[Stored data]
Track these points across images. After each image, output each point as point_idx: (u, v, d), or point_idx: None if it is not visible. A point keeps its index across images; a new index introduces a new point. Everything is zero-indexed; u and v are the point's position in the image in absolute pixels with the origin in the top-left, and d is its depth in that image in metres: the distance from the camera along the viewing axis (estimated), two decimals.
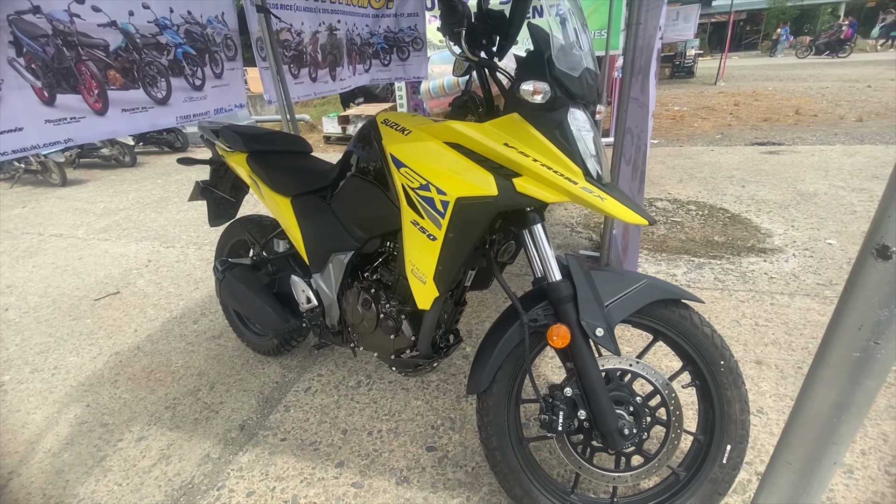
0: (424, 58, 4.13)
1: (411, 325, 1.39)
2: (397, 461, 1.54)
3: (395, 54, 4.06)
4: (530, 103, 1.00)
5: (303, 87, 2.79)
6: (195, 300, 2.74)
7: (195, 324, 2.48)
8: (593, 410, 1.13)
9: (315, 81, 2.88)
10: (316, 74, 2.87)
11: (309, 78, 2.82)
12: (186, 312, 2.61)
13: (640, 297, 1.14)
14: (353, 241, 1.45)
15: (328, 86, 3.03)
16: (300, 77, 2.75)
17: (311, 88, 2.86)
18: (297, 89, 2.73)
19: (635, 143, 2.20)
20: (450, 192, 1.07)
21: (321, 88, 2.96)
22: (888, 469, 1.40)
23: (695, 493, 1.19)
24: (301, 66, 2.74)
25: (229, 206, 2.17)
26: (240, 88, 2.32)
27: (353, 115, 7.02)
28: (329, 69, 3.00)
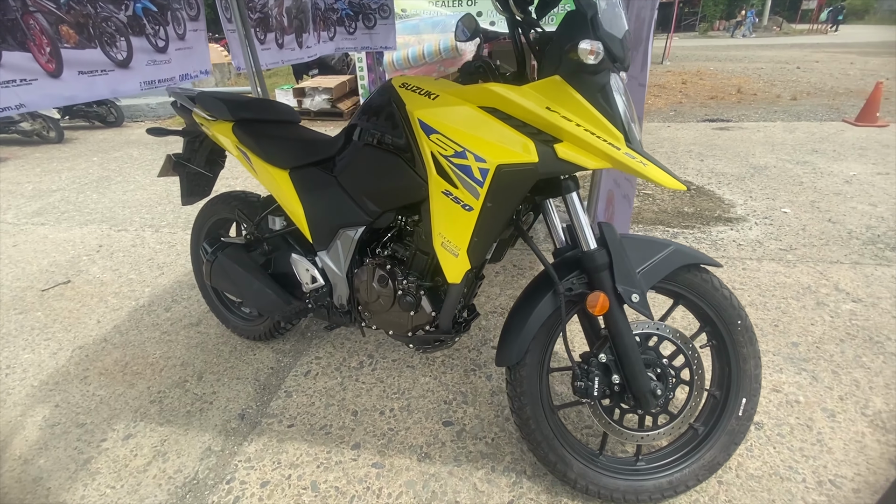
0: (392, 26, 3.94)
1: (430, 300, 1.35)
2: (415, 438, 1.52)
3: (360, 22, 3.85)
4: (577, 65, 0.97)
5: (270, 54, 2.58)
6: (163, 286, 2.52)
7: (168, 311, 2.29)
8: (627, 374, 1.16)
9: (282, 48, 2.67)
10: (283, 40, 2.66)
11: (276, 44, 2.61)
12: (155, 300, 2.40)
13: (668, 263, 1.16)
14: (365, 215, 1.37)
15: (295, 53, 2.82)
16: (267, 42, 2.54)
17: (279, 55, 2.65)
18: (265, 56, 2.52)
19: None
20: (490, 160, 1.03)
21: (288, 56, 2.76)
22: (863, 411, 1.55)
23: (714, 446, 1.26)
24: (268, 30, 2.52)
25: (204, 183, 1.99)
26: (204, 53, 2.11)
27: (309, 88, 6.64)
28: (295, 35, 2.79)
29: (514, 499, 1.32)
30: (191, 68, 2.01)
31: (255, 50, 2.42)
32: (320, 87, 6.53)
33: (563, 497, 1.31)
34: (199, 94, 1.67)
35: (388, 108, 1.23)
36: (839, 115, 5.84)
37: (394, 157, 1.24)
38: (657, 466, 1.27)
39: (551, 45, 1.04)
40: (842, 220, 2.99)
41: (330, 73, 7.74)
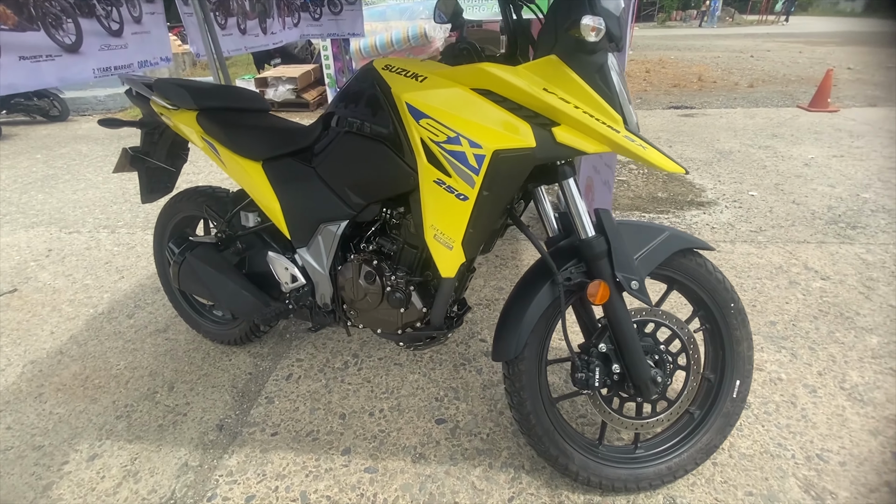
0: (359, 12, 3.80)
1: (421, 296, 1.29)
2: (408, 439, 1.47)
3: (326, 7, 3.69)
4: (575, 43, 0.92)
5: (232, 40, 2.41)
6: (123, 291, 2.35)
7: (130, 318, 2.13)
8: (627, 363, 1.14)
9: (245, 34, 2.51)
10: (245, 26, 2.50)
11: (238, 29, 2.45)
12: (115, 306, 2.23)
13: (665, 248, 1.14)
14: (348, 208, 1.29)
15: (259, 39, 2.66)
16: (228, 28, 2.37)
17: (241, 42, 2.49)
18: (227, 42, 2.36)
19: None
20: (486, 145, 0.97)
21: (252, 42, 2.59)
22: (842, 385, 1.61)
23: (710, 429, 1.26)
24: (228, 14, 2.36)
25: (166, 178, 1.85)
26: (164, 38, 1.94)
27: (272, 78, 6.36)
28: (259, 20, 2.63)
29: (515, 495, 1.29)
30: (150, 54, 1.85)
31: (215, 35, 2.25)
32: (284, 76, 6.26)
33: (563, 490, 1.29)
34: (158, 81, 1.53)
35: (371, 93, 1.15)
36: (793, 102, 6.10)
37: (378, 145, 1.16)
38: (656, 453, 1.26)
39: (546, 22, 0.99)
40: (805, 201, 3.11)
41: (293, 62, 7.44)
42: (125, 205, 3.48)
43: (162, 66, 1.99)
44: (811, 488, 1.27)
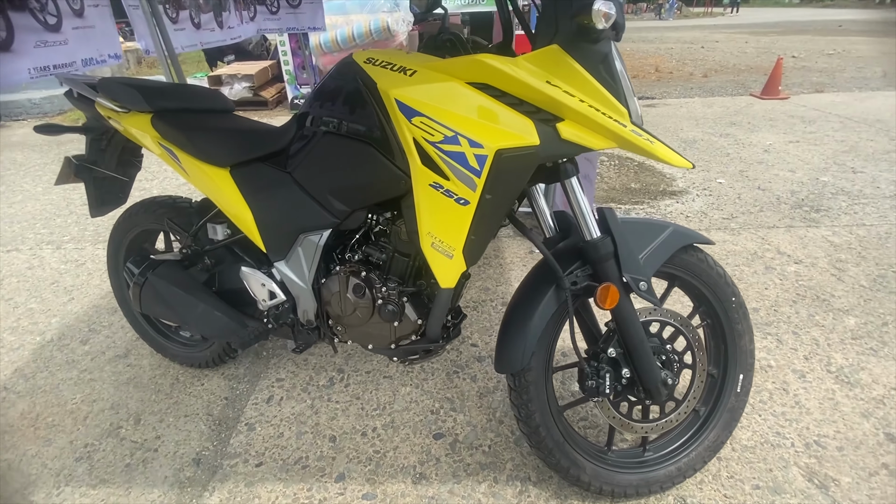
0: (319, 5, 3.62)
1: (415, 307, 1.20)
2: (406, 458, 1.38)
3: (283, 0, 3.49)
4: (578, 31, 0.85)
5: (186, 35, 2.22)
6: (74, 314, 2.13)
7: (85, 344, 1.93)
8: (637, 367, 1.10)
9: (199, 28, 2.31)
10: (199, 20, 2.31)
11: (191, 23, 2.25)
12: (66, 332, 2.01)
13: (668, 246, 1.11)
14: (331, 216, 1.18)
15: (215, 35, 2.46)
16: (180, 22, 2.17)
17: (197, 37, 2.30)
18: (180, 38, 2.16)
19: None
20: (488, 144, 0.89)
21: (208, 38, 2.40)
22: (828, 368, 1.64)
23: (716, 425, 1.24)
24: (179, 7, 2.16)
25: (117, 188, 1.67)
26: (111, 32, 1.74)
27: (227, 76, 6.03)
28: (214, 14, 2.43)
29: None
30: (95, 51, 1.65)
31: (165, 30, 2.06)
32: (239, 74, 5.95)
33: (573, 499, 1.24)
34: (103, 81, 1.36)
35: (354, 89, 1.04)
36: (746, 90, 6.34)
37: (363, 146, 1.06)
38: (665, 454, 1.23)
39: (545, 9, 0.91)
40: (769, 186, 3.21)
41: (248, 58, 7.09)
42: (70, 217, 3.19)
43: (111, 63, 1.79)
44: (814, 476, 1.27)
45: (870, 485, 1.24)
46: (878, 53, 8.67)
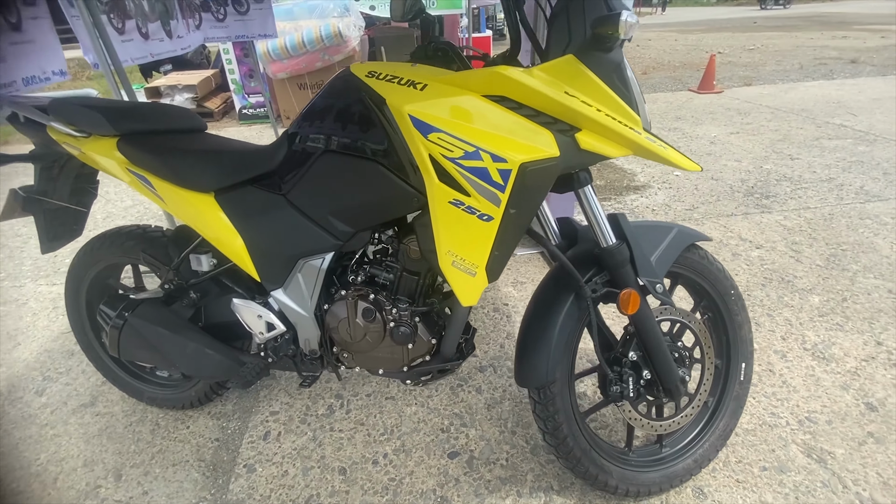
0: (269, 11, 3.47)
1: (427, 327, 1.16)
2: (423, 483, 1.33)
3: (230, 6, 3.32)
4: (592, 41, 0.85)
5: (134, 47, 2.04)
6: (24, 362, 1.89)
7: (41, 396, 1.72)
8: (656, 368, 1.11)
9: (148, 39, 2.13)
10: (146, 29, 2.13)
11: (139, 33, 2.07)
12: (17, 383, 1.79)
13: (676, 246, 1.13)
14: (333, 238, 1.11)
15: (165, 45, 2.29)
16: (127, 32, 1.99)
17: (146, 48, 2.12)
18: (129, 49, 1.98)
19: None
20: (511, 158, 0.87)
21: (158, 48, 2.22)
22: (804, 346, 1.75)
23: (725, 414, 1.29)
24: (125, 16, 1.98)
25: (71, 220, 1.50)
26: (54, 47, 1.57)
27: (166, 87, 5.64)
28: (161, 23, 2.25)
29: None
30: (38, 69, 1.47)
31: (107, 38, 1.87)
32: (180, 84, 5.59)
33: (596, 501, 1.25)
34: (55, 103, 1.21)
35: (357, 105, 0.99)
36: (684, 86, 6.73)
37: (369, 164, 1.00)
38: (681, 449, 1.27)
39: (556, 20, 0.90)
40: (721, 176, 3.42)
41: (188, 68, 6.68)
42: (2, 252, 2.85)
43: (56, 80, 1.60)
44: (812, 452, 1.35)
45: (861, 454, 1.34)
46: (792, 47, 9.50)
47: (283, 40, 4.67)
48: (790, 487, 1.26)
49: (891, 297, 1.98)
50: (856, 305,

What is needed:
An exact copy of the entries, minus the pictures, is what's needed here.

Answer to the problem:
Track these points across images. After each image, output each point as point_idx: (u, v, d), or point_idx: None if it is not visible. A point keeps its index across images; a new index introduces a new point. Everything is zero-indexed; u and v are the point's position in the image in absolute pixels with the origin in the top-left, and d is its depth in that image in metres: the distance from the camera along the viewing axis (estimated), two decimals.
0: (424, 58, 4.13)
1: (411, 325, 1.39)
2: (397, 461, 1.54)
3: (395, 54, 4.06)
4: (530, 103, 1.00)
5: (303, 87, 2.79)
6: (195, 300, 2.74)
7: (195, 324, 2.48)
8: (593, 410, 1.13)
9: (315, 81, 2.88)
10: (316, 74, 2.87)
11: (309, 78, 2.82)
12: (186, 312, 2.61)
13: (640, 297, 1.14)
14: (353, 241, 1.45)
15: (328, 86, 3.03)
16: (300, 77, 2.75)
17: (311, 88, 2.86)
18: (297, 89, 2.73)
19: (635, 143, 2.20)
20: (450, 192, 1.07)
21: (321, 88, 2.96)
22: (888, 469, 1.40)
23: (695, 493, 1.19)
24: (301, 66, 2.74)
25: (229, 206, 2.17)
26: (240, 88, 2.32)
27: (353, 115, 7.02)
28: (329, 69, 3.00)
0: (392, 26, 3.94)
1: (430, 300, 1.35)
2: (415, 438, 1.52)
3: (360, 22, 3.85)
4: (577, 65, 0.97)
5: (270, 54, 2.58)
6: (163, 286, 2.52)
7: (168, 311, 2.29)
8: (627, 374, 1.16)
9: (282, 48, 2.67)
10: (283, 40, 2.66)
11: (276, 44, 2.61)
12: (155, 300, 2.40)
13: (668, 263, 1.16)
14: (365, 215, 1.37)
15: (295, 53, 2.82)
16: (267, 42, 2.54)
17: (279, 55, 2.65)
18: (265, 56, 2.52)
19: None
20: (490, 160, 1.03)
21: (288, 56, 2.76)
22: (863, 411, 1.55)
23: (714, 446, 1.26)
24: (268, 30, 2.52)
25: (204, 183, 1.99)
26: (204, 53, 2.11)
27: (309, 88, 6.64)
28: (295, 35, 2.79)
29: (514, 499, 1.32)
30: (191, 68, 2.01)
31: (255, 50, 2.42)
32: (320, 87, 6.53)
33: (563, 497, 1.31)
34: (199, 94, 1.67)
35: (388, 108, 1.23)
36: (839, 115, 5.84)
37: (394, 157, 1.24)
38: (657, 466, 1.27)
39: (551, 45, 1.04)
40: (842, 220, 2.99)
41: (330, 73, 7.74)
0: (359, 12, 3.80)
1: (421, 296, 1.29)
2: (408, 439, 1.47)
3: (326, 7, 3.69)
4: (575, 43, 0.92)
5: (232, 40, 2.41)
6: (123, 291, 2.35)
7: (130, 318, 2.13)
8: (627, 363, 1.14)
9: (245, 34, 2.51)
10: (245, 26, 2.50)
11: (238, 29, 2.45)
12: (115, 306, 2.23)
13: (665, 248, 1.14)
14: (348, 208, 1.29)
15: (259, 39, 2.66)
16: (228, 28, 2.37)
17: (241, 42, 2.49)
18: (227, 42, 2.36)
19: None
20: (486, 145, 0.97)
21: (252, 42, 2.59)
22: (842, 385, 1.61)
23: (710, 429, 1.26)
24: (228, 14, 2.36)
25: (166, 178, 1.85)
26: (164, 38, 1.94)
27: (272, 78, 6.36)
28: (259, 20, 2.63)
29: (515, 495, 1.29)
30: (150, 54, 1.85)
31: (215, 35, 2.25)
32: (284, 76, 6.26)
33: (563, 490, 1.29)
34: (158, 81, 1.53)
35: (371, 93, 1.15)
36: (793, 102, 6.10)
37: (378, 145, 1.16)
38: (656, 453, 1.26)
39: (546, 22, 0.99)
40: (805, 201, 3.11)
41: (293, 62, 7.44)
42: (125, 205, 3.48)
43: (162, 66, 1.99)
44: (811, 488, 1.27)
0: (319, 5, 3.62)
1: (415, 307, 1.20)
2: (406, 458, 1.38)
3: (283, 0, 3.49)
4: (578, 31, 0.85)
5: (186, 35, 2.22)
6: (74, 314, 2.13)
7: (85, 344, 1.93)
8: (637, 367, 1.10)
9: (199, 28, 2.31)
10: (199, 20, 2.31)
11: (191, 23, 2.25)
12: (66, 332, 2.01)
13: (668, 246, 1.11)
14: (331, 216, 1.18)
15: (215, 35, 2.46)
16: (180, 22, 2.17)
17: (197, 37, 2.30)
18: (180, 38, 2.16)
19: None
20: (488, 144, 0.89)
21: (208, 38, 2.40)
22: (828, 368, 1.64)
23: (716, 425, 1.24)
24: (179, 7, 2.16)
25: (117, 188, 1.67)
26: (111, 32, 1.74)
27: (227, 76, 6.03)
28: (214, 14, 2.43)
29: None
30: (95, 51, 1.65)
31: (165, 30, 2.06)
32: (239, 74, 5.95)
33: (573, 499, 1.24)
34: (103, 81, 1.36)
35: (354, 89, 1.04)
36: (746, 90, 6.34)
37: (363, 146, 1.06)
38: (665, 454, 1.23)
39: (545, 9, 0.91)
40: (769, 186, 3.21)
41: (248, 58, 7.09)
42: (70, 217, 3.19)
43: (111, 63, 1.79)
44: (814, 476, 1.27)
45: (870, 485, 1.24)
46: (878, 53, 8.67)
0: (269, 11, 3.47)
1: (427, 327, 1.16)
2: (423, 483, 1.33)
3: (230, 6, 3.32)
4: (592, 41, 0.85)
5: (134, 47, 2.04)
6: (24, 362, 1.89)
7: (41, 396, 1.72)
8: (656, 368, 1.11)
9: (148, 39, 2.13)
10: (146, 29, 2.13)
11: (139, 33, 2.07)
12: (17, 383, 1.79)
13: (676, 246, 1.13)
14: (333, 238, 1.11)
15: (165, 45, 2.29)
16: (127, 32, 1.99)
17: (146, 48, 2.12)
18: (129, 49, 1.98)
19: None
20: (511, 158, 0.87)
21: (158, 48, 2.22)
22: (804, 346, 1.75)
23: (725, 414, 1.29)
24: (125, 16, 1.98)
25: (71, 220, 1.50)
26: (54, 47, 1.57)
27: (166, 87, 5.64)
28: (161, 23, 2.25)
29: None
30: (38, 69, 1.47)
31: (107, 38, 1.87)
32: (180, 84, 5.59)
33: (596, 501, 1.25)
34: (55, 103, 1.21)
35: (357, 105, 0.99)
36: (684, 86, 6.73)
37: (369, 164, 1.00)
38: (681, 449, 1.27)
39: (556, 20, 0.90)
40: (721, 176, 3.42)
41: (188, 68, 6.68)
42: (2, 252, 2.85)
43: (56, 80, 1.60)
44: (812, 452, 1.35)
45: (861, 454, 1.34)
46: (792, 47, 9.50)
47: (283, 40, 4.67)
48: (790, 487, 1.26)
49: (891, 297, 1.98)
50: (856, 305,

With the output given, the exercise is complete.